Tropical Storm Simon is following the path of several other tropical storms that formed in the Eastern Pacific Ocean by crawling northward along the western coastline of Mexico. NOAA's GOES-West satellite captured an infrared image of Simon on Oct. 3 that showed the eastern side of the storm over Mexico.
An infrared image taken from NOAA's GOES-West satellite on Oct .3 at 7:45 a.m. EDT showed strong thunderstorms circling Tropical Storm Simon's center and a fragmented band of thunderstorms in Simon's eastern quadrant bringing rainfall to western Mexico. Simon's center remains over open waters of the Eastern Pacific. The image was created by the NASA/NOAA GOES Project at NASA's Goddard Space Flight Center in Greenbelt, Maryland.
On Oct. 3 at 5 a.m. EDT, the center of Tropical Storm Simon was located near latitude 18.3 north and longitude 108.9 west. That's about 140 miles (230 km) east-southeast of Socorro Island and 325 miles (520 km) south-southeast of the southern tip of Baja California, Mexico. Simon was moving toward the west near 7 mph (11 kph) and a turn toward the west-northwest or northwest is anticipated on Saturday. The National Hurricane Center noted that maximum sustained winds are near 50 mph. (85 kph) and Simon is expected to become a hurricane by Saturday morning, Oct. 4.
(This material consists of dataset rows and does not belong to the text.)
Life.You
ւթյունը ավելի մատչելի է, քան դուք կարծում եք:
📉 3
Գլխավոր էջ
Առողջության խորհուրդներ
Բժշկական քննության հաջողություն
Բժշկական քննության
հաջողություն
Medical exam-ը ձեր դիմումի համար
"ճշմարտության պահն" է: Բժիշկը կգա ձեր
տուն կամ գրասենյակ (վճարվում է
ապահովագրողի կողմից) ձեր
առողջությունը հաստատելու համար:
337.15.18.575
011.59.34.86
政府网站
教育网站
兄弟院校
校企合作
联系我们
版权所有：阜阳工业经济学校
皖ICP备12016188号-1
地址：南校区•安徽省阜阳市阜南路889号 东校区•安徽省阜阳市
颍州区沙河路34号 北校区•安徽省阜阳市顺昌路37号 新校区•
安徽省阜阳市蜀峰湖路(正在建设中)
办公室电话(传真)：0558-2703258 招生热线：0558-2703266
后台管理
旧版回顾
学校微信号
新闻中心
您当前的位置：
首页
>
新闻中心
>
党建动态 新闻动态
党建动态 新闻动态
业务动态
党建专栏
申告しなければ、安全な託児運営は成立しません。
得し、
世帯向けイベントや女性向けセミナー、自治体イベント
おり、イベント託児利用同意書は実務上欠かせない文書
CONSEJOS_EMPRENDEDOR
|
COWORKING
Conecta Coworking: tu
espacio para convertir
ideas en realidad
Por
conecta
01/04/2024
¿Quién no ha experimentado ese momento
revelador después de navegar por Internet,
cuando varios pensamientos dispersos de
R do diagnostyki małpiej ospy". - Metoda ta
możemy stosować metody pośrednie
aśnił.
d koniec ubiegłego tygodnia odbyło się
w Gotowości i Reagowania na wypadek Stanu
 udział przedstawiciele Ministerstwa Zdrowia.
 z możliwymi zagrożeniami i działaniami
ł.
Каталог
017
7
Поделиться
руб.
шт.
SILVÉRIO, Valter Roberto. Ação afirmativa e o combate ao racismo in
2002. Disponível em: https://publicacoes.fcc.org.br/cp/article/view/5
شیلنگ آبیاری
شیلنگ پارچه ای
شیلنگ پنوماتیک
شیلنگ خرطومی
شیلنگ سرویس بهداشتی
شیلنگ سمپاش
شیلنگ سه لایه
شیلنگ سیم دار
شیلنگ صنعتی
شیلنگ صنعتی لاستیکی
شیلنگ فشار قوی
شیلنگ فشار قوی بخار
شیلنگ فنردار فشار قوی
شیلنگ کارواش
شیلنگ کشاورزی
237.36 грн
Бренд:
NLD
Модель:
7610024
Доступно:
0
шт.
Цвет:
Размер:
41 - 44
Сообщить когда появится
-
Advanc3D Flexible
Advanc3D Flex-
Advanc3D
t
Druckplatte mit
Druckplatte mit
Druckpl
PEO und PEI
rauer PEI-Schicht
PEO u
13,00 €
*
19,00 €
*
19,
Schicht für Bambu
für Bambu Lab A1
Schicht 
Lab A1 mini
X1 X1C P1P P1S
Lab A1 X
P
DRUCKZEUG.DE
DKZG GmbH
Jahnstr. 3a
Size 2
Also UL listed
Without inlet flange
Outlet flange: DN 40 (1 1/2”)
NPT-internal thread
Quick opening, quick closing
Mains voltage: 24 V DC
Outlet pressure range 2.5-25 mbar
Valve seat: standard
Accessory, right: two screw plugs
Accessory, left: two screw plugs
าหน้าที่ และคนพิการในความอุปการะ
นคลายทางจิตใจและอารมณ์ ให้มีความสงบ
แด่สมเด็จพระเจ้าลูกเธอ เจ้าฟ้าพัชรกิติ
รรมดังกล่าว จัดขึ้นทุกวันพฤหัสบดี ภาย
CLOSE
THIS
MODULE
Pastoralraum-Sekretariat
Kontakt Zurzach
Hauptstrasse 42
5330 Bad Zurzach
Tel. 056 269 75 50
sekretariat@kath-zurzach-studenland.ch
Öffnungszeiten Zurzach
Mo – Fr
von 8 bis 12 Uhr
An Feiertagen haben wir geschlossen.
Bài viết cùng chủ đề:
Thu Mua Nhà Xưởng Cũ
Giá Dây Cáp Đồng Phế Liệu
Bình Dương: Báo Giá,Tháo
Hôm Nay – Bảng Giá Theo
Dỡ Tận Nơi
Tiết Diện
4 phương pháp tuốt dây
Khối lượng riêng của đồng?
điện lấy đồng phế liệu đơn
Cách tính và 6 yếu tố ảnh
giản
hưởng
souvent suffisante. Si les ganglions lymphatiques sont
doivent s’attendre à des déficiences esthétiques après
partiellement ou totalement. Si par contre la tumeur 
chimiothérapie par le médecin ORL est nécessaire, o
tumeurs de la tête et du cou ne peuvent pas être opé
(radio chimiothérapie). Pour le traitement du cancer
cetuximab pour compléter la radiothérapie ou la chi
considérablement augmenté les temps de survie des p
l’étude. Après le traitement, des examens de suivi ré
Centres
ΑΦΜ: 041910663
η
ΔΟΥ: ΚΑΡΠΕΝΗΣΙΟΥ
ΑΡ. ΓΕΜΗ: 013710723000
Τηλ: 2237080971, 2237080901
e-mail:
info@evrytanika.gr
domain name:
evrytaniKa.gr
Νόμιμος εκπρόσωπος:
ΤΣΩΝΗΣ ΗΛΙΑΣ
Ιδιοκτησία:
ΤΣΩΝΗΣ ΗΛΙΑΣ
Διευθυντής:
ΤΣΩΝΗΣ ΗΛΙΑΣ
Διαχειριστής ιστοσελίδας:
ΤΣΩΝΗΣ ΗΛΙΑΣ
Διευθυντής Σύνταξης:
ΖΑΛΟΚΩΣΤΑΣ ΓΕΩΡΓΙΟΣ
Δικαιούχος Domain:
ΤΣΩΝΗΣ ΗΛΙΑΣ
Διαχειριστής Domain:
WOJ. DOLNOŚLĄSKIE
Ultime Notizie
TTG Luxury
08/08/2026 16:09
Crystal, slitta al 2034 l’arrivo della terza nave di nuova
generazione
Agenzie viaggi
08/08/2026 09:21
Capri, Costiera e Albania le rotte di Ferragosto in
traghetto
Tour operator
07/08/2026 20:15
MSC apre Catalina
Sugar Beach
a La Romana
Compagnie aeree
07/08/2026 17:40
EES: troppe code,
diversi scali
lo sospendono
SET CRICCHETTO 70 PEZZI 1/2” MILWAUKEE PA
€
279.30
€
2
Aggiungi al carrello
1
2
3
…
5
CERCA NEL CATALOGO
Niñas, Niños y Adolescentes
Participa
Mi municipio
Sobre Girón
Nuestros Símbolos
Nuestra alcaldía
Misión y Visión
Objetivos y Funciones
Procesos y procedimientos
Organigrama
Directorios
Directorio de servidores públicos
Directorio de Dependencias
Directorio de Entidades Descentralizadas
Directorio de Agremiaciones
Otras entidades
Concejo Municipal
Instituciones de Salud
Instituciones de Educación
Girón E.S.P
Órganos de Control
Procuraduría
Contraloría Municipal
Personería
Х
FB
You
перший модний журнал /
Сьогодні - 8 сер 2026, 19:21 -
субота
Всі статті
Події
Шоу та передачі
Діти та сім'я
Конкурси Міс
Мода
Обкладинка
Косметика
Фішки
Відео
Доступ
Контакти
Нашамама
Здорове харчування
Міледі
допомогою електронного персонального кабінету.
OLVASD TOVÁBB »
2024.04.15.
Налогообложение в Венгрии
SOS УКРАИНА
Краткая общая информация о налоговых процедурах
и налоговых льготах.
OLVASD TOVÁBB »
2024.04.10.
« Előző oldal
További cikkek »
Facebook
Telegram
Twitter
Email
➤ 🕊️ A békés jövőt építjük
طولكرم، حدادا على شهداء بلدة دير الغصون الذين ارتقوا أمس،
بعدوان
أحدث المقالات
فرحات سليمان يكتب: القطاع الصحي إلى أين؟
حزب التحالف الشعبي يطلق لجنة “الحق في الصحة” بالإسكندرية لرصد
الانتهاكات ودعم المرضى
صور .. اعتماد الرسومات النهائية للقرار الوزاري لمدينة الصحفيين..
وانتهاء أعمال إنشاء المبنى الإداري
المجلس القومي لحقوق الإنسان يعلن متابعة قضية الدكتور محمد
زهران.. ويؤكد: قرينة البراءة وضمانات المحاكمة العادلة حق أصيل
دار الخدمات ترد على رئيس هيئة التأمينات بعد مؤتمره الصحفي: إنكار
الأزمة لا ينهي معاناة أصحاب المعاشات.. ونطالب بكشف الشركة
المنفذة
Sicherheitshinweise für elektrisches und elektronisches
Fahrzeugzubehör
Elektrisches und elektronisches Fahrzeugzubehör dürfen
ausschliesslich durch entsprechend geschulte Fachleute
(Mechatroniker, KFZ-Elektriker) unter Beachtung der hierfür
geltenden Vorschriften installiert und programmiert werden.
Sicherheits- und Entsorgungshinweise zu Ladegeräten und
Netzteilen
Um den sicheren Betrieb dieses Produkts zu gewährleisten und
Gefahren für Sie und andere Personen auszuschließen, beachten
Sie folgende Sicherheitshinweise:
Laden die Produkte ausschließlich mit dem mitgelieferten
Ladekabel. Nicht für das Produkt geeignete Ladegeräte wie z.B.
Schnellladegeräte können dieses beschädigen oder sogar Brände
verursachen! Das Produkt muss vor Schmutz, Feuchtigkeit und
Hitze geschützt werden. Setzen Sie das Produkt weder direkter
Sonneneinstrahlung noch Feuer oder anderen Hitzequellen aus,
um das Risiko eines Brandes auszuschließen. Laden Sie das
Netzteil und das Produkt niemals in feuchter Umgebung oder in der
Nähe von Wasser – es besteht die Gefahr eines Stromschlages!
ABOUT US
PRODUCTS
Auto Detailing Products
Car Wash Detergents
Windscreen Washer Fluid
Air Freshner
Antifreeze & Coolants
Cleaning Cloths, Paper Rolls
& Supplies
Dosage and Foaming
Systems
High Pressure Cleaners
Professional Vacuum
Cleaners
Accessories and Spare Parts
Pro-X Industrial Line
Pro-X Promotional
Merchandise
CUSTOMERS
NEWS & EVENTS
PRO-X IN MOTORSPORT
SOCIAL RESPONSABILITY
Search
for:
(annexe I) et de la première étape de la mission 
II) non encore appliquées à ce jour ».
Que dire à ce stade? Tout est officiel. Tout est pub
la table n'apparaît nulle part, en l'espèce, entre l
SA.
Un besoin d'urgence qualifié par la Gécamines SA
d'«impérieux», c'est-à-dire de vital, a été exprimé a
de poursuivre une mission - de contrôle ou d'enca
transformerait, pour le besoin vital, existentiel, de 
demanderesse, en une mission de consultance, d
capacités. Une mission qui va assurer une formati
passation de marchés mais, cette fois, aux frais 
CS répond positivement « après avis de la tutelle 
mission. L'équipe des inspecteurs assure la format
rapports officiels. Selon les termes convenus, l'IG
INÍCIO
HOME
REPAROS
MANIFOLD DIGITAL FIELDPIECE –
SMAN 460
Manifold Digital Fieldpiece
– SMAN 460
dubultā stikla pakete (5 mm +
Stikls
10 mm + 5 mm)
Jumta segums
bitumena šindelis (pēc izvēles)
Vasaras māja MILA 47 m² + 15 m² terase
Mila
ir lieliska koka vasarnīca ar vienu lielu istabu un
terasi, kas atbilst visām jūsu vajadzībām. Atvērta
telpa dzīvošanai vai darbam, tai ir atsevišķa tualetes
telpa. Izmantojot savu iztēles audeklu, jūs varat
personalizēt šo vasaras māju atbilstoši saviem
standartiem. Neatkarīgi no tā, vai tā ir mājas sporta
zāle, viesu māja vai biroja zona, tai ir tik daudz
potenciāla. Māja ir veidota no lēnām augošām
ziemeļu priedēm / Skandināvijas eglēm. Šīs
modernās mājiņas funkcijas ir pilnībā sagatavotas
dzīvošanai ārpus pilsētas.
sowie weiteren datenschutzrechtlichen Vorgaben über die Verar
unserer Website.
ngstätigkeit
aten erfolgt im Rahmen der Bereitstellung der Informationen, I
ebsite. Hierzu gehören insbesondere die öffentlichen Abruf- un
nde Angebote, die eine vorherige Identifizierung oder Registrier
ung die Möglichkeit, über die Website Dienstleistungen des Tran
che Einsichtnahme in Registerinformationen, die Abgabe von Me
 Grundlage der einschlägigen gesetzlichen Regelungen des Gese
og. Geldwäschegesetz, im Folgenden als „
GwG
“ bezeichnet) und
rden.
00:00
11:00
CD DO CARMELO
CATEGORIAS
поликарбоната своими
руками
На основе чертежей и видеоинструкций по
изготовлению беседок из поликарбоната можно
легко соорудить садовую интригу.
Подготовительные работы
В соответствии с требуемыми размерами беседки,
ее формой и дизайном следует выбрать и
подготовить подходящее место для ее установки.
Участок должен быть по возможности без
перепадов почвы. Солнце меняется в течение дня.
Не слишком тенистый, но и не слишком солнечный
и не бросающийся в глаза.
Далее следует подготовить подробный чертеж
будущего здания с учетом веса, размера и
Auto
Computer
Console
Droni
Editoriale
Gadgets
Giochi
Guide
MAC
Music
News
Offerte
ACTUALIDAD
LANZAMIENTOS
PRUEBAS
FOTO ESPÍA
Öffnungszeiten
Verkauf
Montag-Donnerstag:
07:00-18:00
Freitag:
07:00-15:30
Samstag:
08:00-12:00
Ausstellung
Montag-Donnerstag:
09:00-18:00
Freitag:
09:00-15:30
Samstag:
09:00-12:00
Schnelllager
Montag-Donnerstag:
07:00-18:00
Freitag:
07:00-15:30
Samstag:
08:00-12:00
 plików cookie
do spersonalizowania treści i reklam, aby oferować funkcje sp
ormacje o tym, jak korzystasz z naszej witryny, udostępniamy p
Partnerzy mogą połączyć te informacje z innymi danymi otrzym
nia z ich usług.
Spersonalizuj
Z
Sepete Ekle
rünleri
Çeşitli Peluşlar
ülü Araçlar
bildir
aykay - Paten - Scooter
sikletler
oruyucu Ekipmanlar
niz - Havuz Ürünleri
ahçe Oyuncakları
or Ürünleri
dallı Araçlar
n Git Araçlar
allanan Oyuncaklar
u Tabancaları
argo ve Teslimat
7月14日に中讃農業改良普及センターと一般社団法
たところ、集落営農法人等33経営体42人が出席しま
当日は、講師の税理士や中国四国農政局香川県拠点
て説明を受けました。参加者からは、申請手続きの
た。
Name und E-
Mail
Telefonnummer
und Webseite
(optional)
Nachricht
Simon is expected to produce total rainfall amounts of 3 to 5 inches with isolated amounts around 8 inches through Friday night across Colima, Western Jalisco, Nayarit, Southern Sinaloa, and Baja California Sur in western Mexico over the next several days. These rains could cause flash flooding and mudslides. However, there are currently no watches or warnings in effect. Swells generated by Simon are affecting portions of the southwestern coast of Mexico. These swells are likely to cause life-threatening surf and rip current conditions.
Simon is expected to move away from the coast over the next couple of days and curve to the north on Sunday, tracking parallel to Baja California.